= TASK REQUIREMENTS =
Each entry that follows should be set down precisely, with its pictures removed.

=== THE INPUT ===

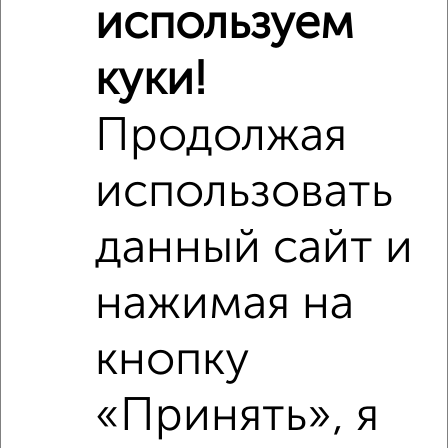
используем
куки!
Продолжая
использовать
данный сайт и
нажимая на
Рядом, с меньшей ценой
Недалеко от Коммунистическая 118 с ценой ниже
кнопку
«Принять», я
‹
›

===

= EXERCISE ANSWER =
используем
куки!
Продолжая
использовать
данный сайт и
нажимая на
Рядом, с меньшей ценой
Недалеко от Коммунистическая 118 с ценой ниже
кнопку
«Принять», я
‹
›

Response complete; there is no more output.